Sindicato da categoria espera que o município possa cumprir a variação a ser anunciada pelo governo
Sindicato dos Educadores do Município de Uberaba (Sindemu) espera que a Prefeitura siga o reajuste do piso salarial a ser anunciado pelo Ministério da Educação.
Segundo o presidente da entidade, Adislau Leite, em 2016 o reajuste do piso deve ficar em torno de 11,36%, saindo dos atuais R$1.917,78 para R$2.135. “Acredito que a Prefeitura de Uberaba não vai ter nenhum empecilho para conceder esse reajuste para a categoria. Porém, é importante lembrar que ainda, na rede municipal de ensino, os professores recebem abaixo do piso nacional. Inclusive, na pauta de reivindicação que vamos entregar, provavelmente ainda esta semana, iremos sugerir um cronograma para se chegar a 100% do valor do piso nacional”, revela o presidente do Sindemu.
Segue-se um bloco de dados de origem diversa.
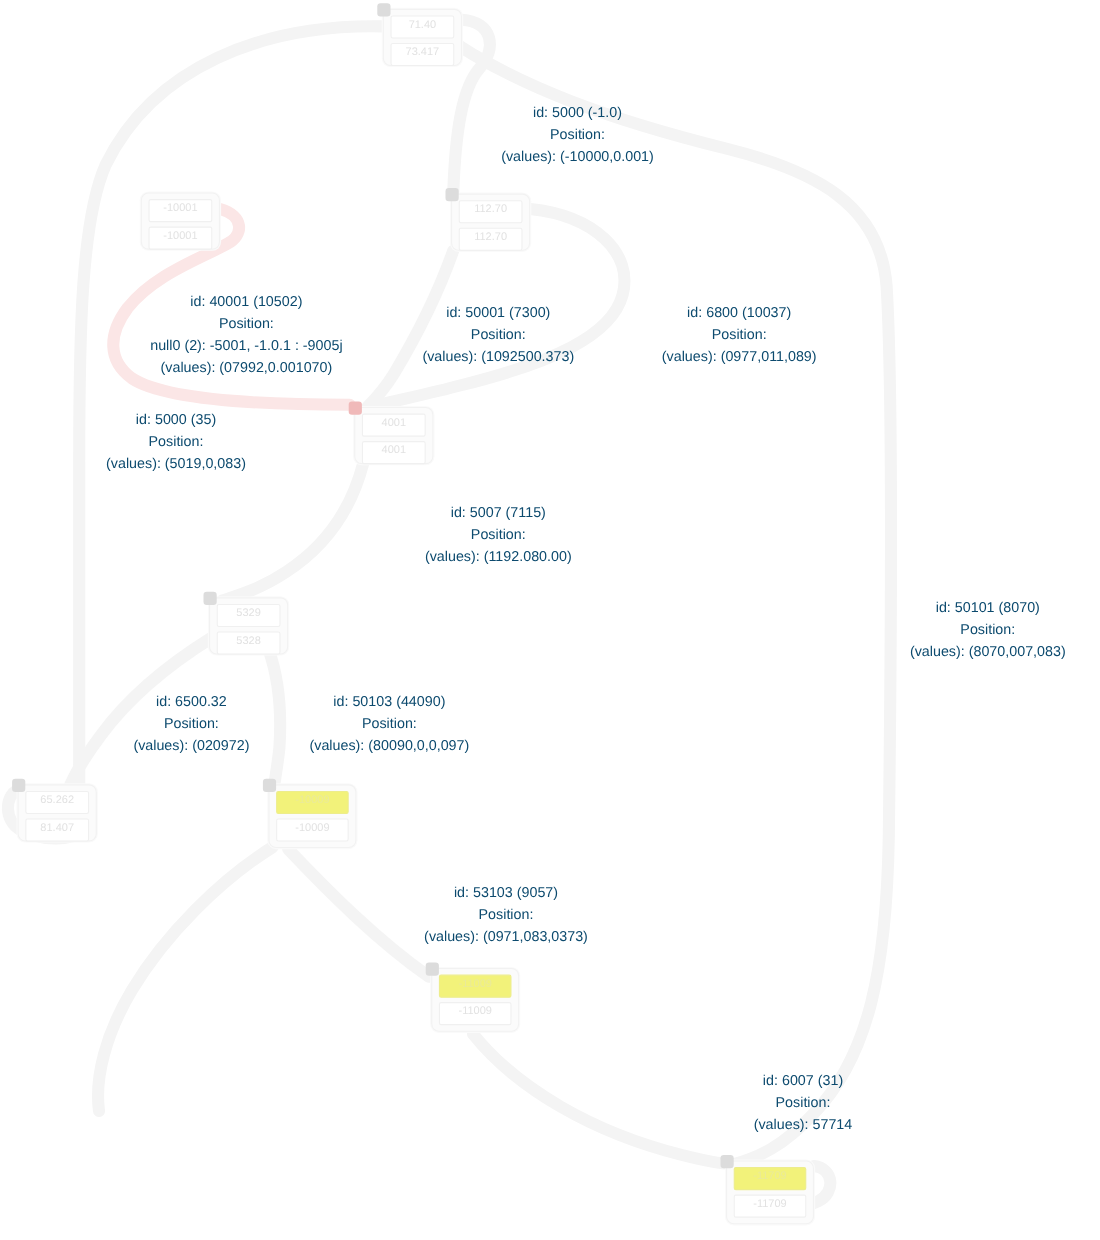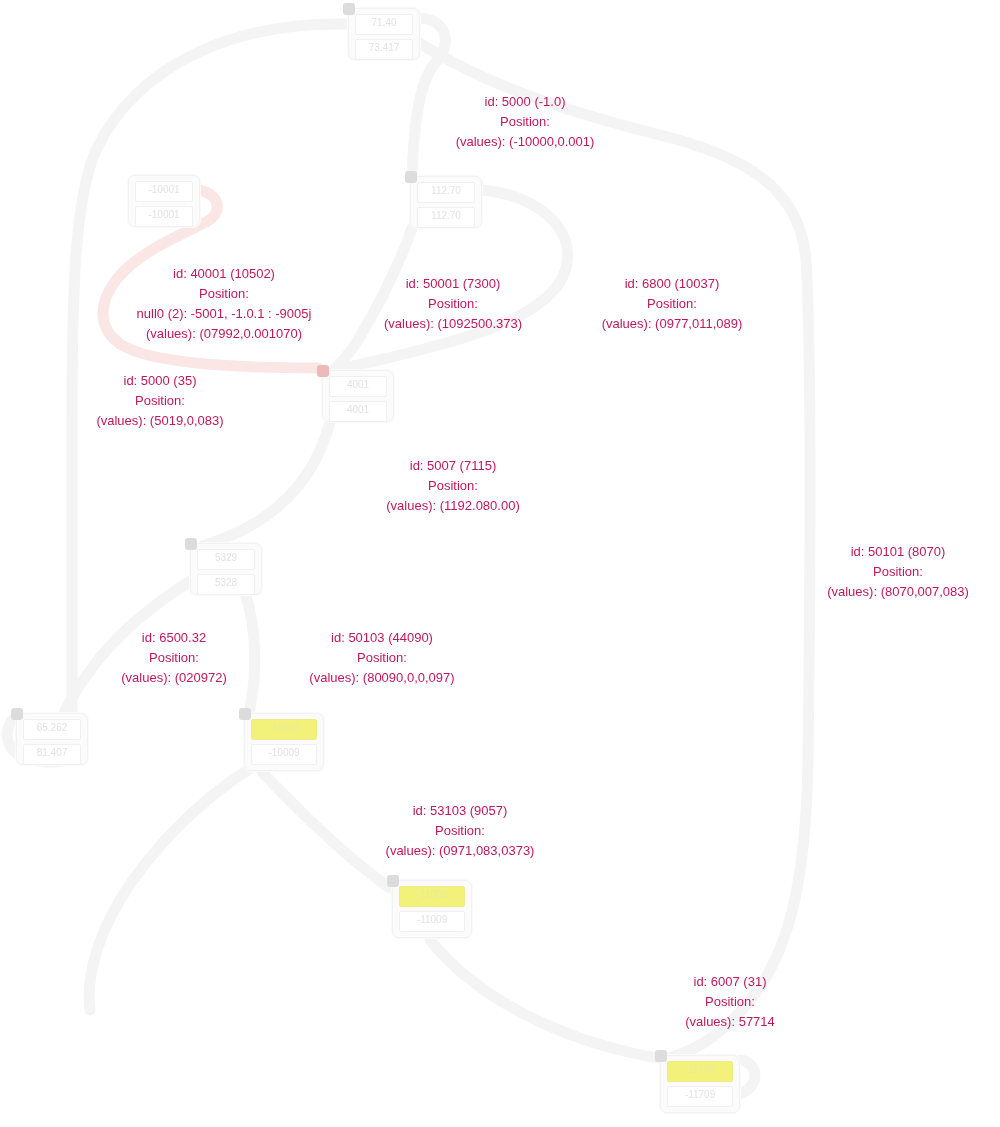"id: 5000 (-1.0)" .edge-label { color: #be185d -> #0c4a6e }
Adislau lembra que houve temor sobre o reajuste do piso, visto que alguns governadores e prefeitos entendem que não conseguem pagar o índice que o MEC anuncia, por isto reivindicaram que fosse o INPC. “Desta forma, teríamos uma perda muito grande, pois, quando a lei do piso começou a vigorar, a intenção sempre foi de que o professor tivesse um salário digno e compatível com as demais categorias que também têm nível superior, e, se começarem a aplicar o índice do INPC, será um retrocesso”, explica.
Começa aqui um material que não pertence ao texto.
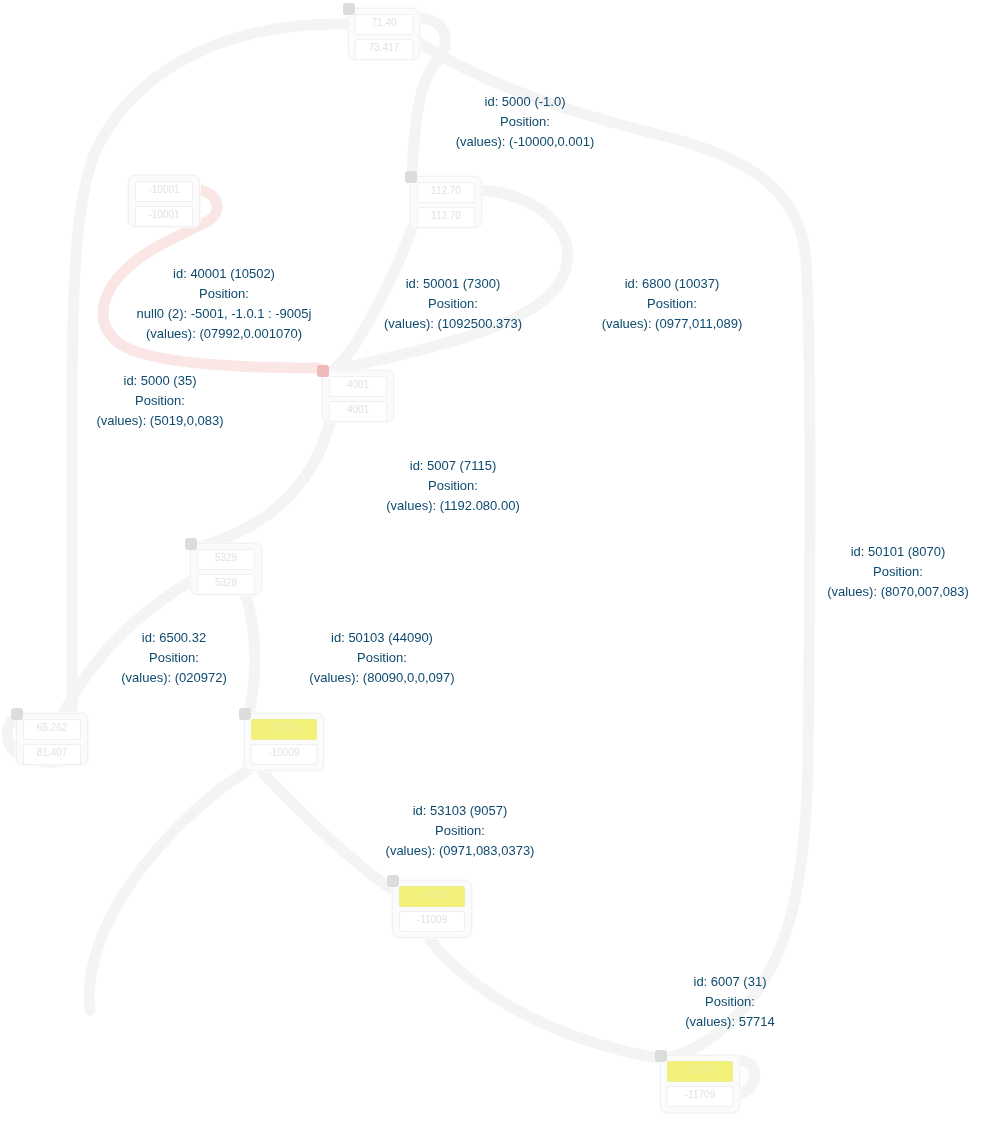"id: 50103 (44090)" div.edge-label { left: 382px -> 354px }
Vale lembrar ainda que muitas prefeituras não seguem a lei do piso e professores que recebem abaixo do que deveriam. Em Uberaba, por exemplo, em 2012 o sindicato acionou a Justiça, pois o índice oferecido pela Prefeitura foi muito abaixo do que o anunciado pelo MEC. “É uma situação complicada, é uma lei federal que os próprios legisladores não cumprem. Porém, aqui em Uberaba estamos conseguindo negociar esse índice. Hoje o professor que não tem graduação recebe em torno de R$1.133; o graduado, R$1.472; o educador infantil, R$1.917, e os coordenadores pedagógicos, R$1.705. Todos estão abaixo do piso, mesmo o educador infantil, pois ele recebe essa quantia praticando uma jornada superior a 30 horas semanais”, finaliza Adislau.